MACROPHAGE VITAMIN D RECEPTOR DEFICIENCY IMPAIRS MITOCHONDRIAL FUNCTION AND WEAKENS HOST DEFENSE AGAINST CANDIDA ALBICANS-RELATED INFLAMMATION

Dysbiosis microbiota can drive chronic inflammation by disrupting immune regulation, especially in macrophages. Mitochondria, vital for energy production, play a central role in macrophage metabolic and immune functions. The vitamin D receptor (VDR), a nuclear receptor activated by Vitamin D, modulates macrophage activity. Our prior research demonstrated that myeloid-specific VDR knockout (VDR^ΔLYZ) mice showed elevated levels of Candida Albicans, a phenomenon observed in human inflammatory bowel disease (IBD). However, the role of VDR in regulating macrophage mitochondrial function and the inflammatory response remains unclear. We hypothesize that mitochondrial dysfunction in VDR-deficient macrophages impairs host defense mechanisms.

VDR^ΔLYZ mice were generated by crossing VDR^LoxP mice with Lyz-cre mice.
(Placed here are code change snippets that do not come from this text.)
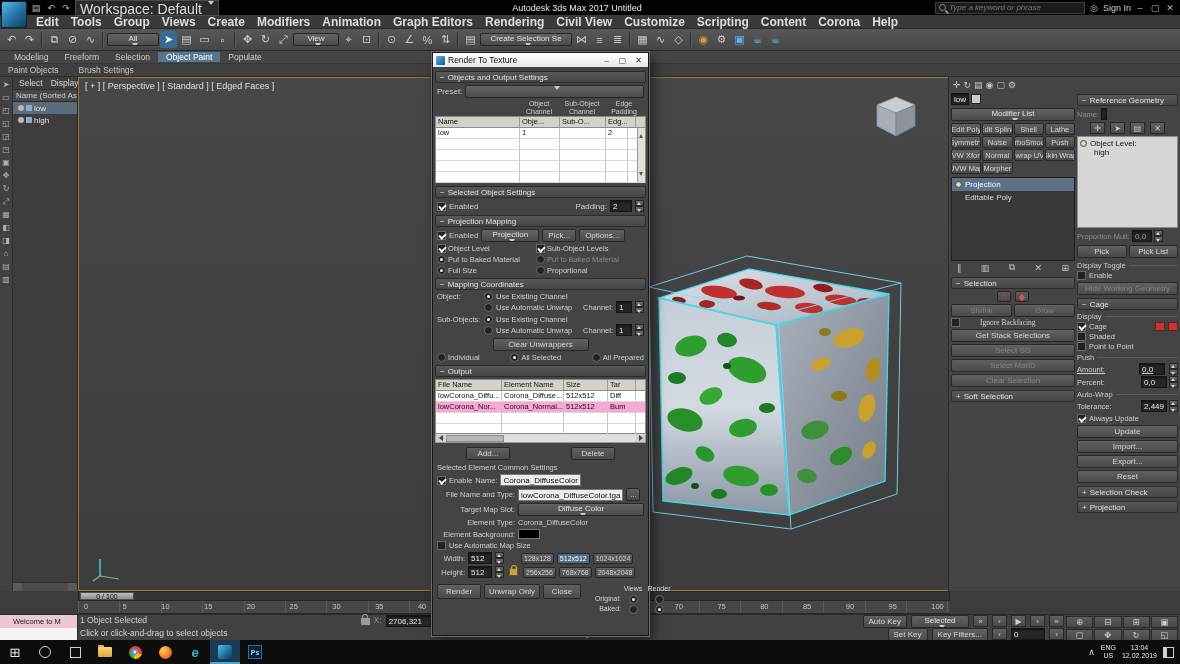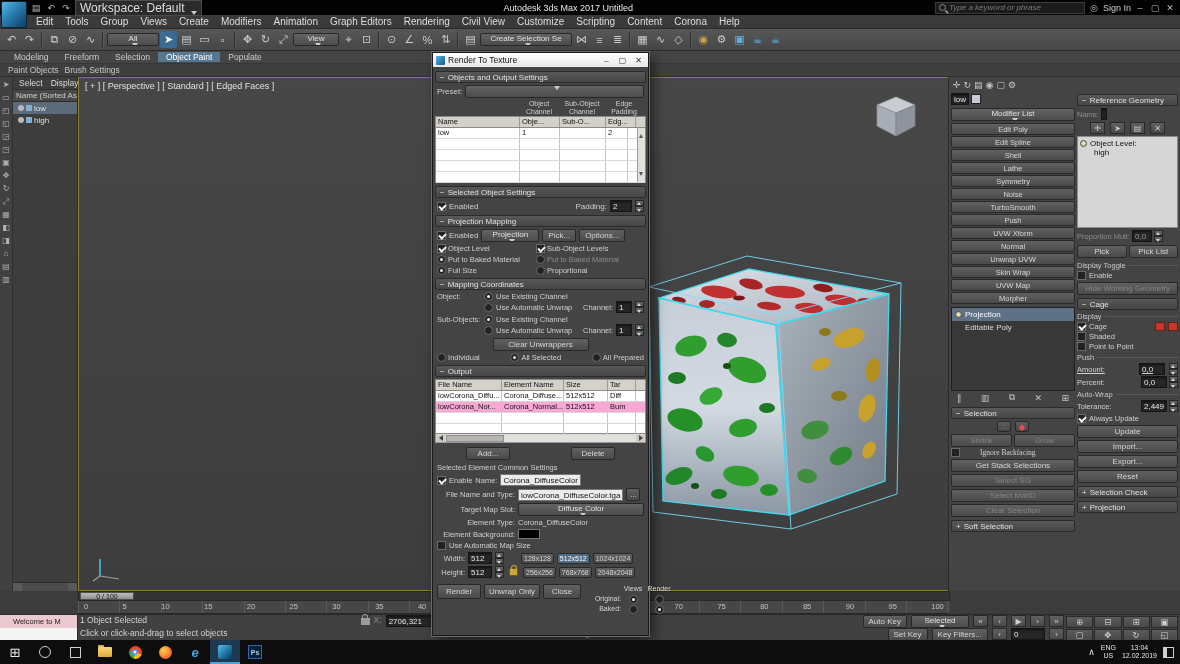--- a/index.html
+++ b/index.html
@@ -36,7 +36,7 @@
 
 #titlebar{position:absolute;left:0;top:0;width:100%;height:15px;background:#020202;display:flex;align-items:center;gap:3px;padding:0 4px 0 30px;z-index:55;}
 .qa{color:#b9b9b9;font-size:9px;width:12px;text-align:center;flex:none;}
-.ws{display:flex;align-items:flex-end;background:#2b2b2b;border:1px solid #4b4b4b;height:16px;padding:0 4px;color:#ddd;gap:2px;font-size:12px;flex:none;}
+.ws{display:flex;align-items:flex-start;background:#2b2b2b;border:1px solid #4b4b4b;height:16px;padding:0 4px;color:#ddd;gap:2px;font-size:14px;flex:none;}
 #titlebar .ttl{flex:1;text-align:center;color:#eaeaea;font-size:9px;white-space:nowrap;overflow:hidden;}
 .search{display:flex;align-items:center;background:#1b1b1b;border:1px solid #3d3d3d;height:12px;width:150px;padding:0 3px;gap:3px;flex:none;}
 .search input{background:transparent;border:none;outline:none;color:#bbb;font-size:8px;width:100%;font-family:inherit;}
Colitis was induced using 5% Dextran Sulfate Sodium (DSS). Bone marrow-derived macrophages were generated by stimulating cells from mouse femurs and tibias with 20 ng/mL M-CSF. To assess host-microbiota interactions, VDR-deficient and wild-type macrophages were treated with Mito-Q, a mitochondria-targeted antioxidant, followed by an infection with Candida Albicans. Mitochondrial dynamics (fusion/fission), reactive oxygen species (ROS) production, cytochrome C release, and cell death were measured using Mito-track immunofluorescence, MitoSox Red staining, flow cytometry, and Western blotting.

VDR^-/- macrophages from VDR^ΔLYZ mice exhibited pronounced mitochondrial dysfunction, with increased fusion/fission, elevated mitochondrial ROS, cytochrome C and mtDNA release, and heightened apoptosis and pyroptosis (via Caspase 3 and Caspase 1). Macrophages from mice with DSS-induced colitis displayed severe mitochondrial abnormalities: elevated fusion/fission, cytochrome C and mtDNA release, decreased Tomm20 expression, and increased mitophagy. These defects led to increased cell death, confirmed by flow cytometry and increased cleaved caspase 3 and BAX/Bcl-2 ratio. Functionally, VDR^-/- macrophages showed impaired fungal clearance post Candida Albicans infection. Mito-Q treatment significantly restored mitochondrial function by reducing ROS, inhibiting cytochrome C and mtDNA release, and preventing macrophage death. It also normalized immune function, decreasing the expression of CD206, CD163, and IL-10 in macrophages of VDR^ΔLYZ mice.

VDR deficiency in macrophages results in profound mitochondrial dysfunction, increased oxidative stress, and impaired immune responses, leading to ineffective pathogen clearance and chronic inflammation. Mito-Q effectively restored mitochondrial integrity and reduced cell death. This study underscores the critical role of VDR in maintaining macrophage homeostasis and suggests therapeutic potential for addressing mitochondrial dysfunction in inflammation-related diseases.